-------- EXTRACTED MATERIAL --------
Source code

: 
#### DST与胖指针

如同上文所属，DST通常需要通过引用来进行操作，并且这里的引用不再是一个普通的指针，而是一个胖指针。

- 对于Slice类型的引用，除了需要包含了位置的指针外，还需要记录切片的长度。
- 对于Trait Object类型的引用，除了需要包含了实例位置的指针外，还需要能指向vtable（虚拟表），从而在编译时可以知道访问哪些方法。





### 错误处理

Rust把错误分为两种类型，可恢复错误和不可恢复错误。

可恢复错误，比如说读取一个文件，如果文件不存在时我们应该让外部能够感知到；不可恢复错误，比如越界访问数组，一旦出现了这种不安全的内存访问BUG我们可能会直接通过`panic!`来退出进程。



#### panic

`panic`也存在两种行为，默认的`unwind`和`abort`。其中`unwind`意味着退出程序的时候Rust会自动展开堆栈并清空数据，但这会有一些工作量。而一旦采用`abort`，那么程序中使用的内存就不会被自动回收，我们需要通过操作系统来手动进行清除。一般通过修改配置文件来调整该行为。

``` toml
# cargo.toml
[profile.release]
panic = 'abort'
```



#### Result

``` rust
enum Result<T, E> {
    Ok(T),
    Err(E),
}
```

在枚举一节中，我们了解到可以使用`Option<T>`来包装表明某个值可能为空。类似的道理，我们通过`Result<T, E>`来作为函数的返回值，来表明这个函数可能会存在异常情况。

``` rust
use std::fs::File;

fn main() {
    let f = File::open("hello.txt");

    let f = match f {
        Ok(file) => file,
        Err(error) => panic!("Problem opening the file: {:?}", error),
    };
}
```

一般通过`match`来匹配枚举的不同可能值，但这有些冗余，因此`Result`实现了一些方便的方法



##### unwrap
--------
== THE TASK ==
Copy each line of the records that has "abort" in it.

== COMPLETED TASK ==
`panic`也存在两种行为，默认的`unwind`和`abort`。其中`unwind`意味着退出程序的时候Rust会自动展开堆栈并清空数据，但这会有一些工作量。而一旦采用`abort`，那么程序中使用的内存就不会被自动回收，我们需要通过操作系统来手动进行清除。一般通过修改配置文件来调整该行为。
panic = 'abort'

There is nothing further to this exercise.